Implementation Patterns

Common implementation patterns with Multi-Sensor Fusion Monitoring:

  • Balanced default production run.
  • Conservative QA run for sensitive reporting contexts.
  • Threshold sensitivity run for operational zoning calibration.

Use Multi-Sensor Fusion Monitoring together with upstream conditioning and downstream validation tools in the same bundle to ensure end-to-end consistency and stronger decision confidence.

Common Questions

Q: What output should analysts inspect first?
A: Start with summary diagnostics and fused probability, then inspect agreement and zones.

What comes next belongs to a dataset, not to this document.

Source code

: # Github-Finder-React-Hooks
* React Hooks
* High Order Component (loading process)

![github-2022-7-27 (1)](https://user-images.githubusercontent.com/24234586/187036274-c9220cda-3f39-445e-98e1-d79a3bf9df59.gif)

Q: Why are high-confidence zones fewer than expected?
A: Zones require both fused probability and agreement thresholds, plus max-feature cap.

Q: Does this tool require thermal imagery?
A: No. This runtime workflow uses optical bundles, SAR, and DEM.

Q: What is the purpose of harmonization_mode?
A: It controls how strongly optical-vs-SAR disagreement penalizes agreement confidence.

Q: Can I keep legacy output parameter behavior?
A: Yes, legacy output is accepted as alias for output_prefix.

Q: What does severe resolution mismatch mean?
A: Baseline-to-SAR cell-size ratio indicates stronger mixed-resolution risk; inspect diagnostics before publication.

Q: Which vector format should I use?
A: Use gpkg by default; choose geojson or shp only when required by downstream systems.

Q: How do I reduce false positives?
A: Use conservative harmonization and higher confidence thresholds.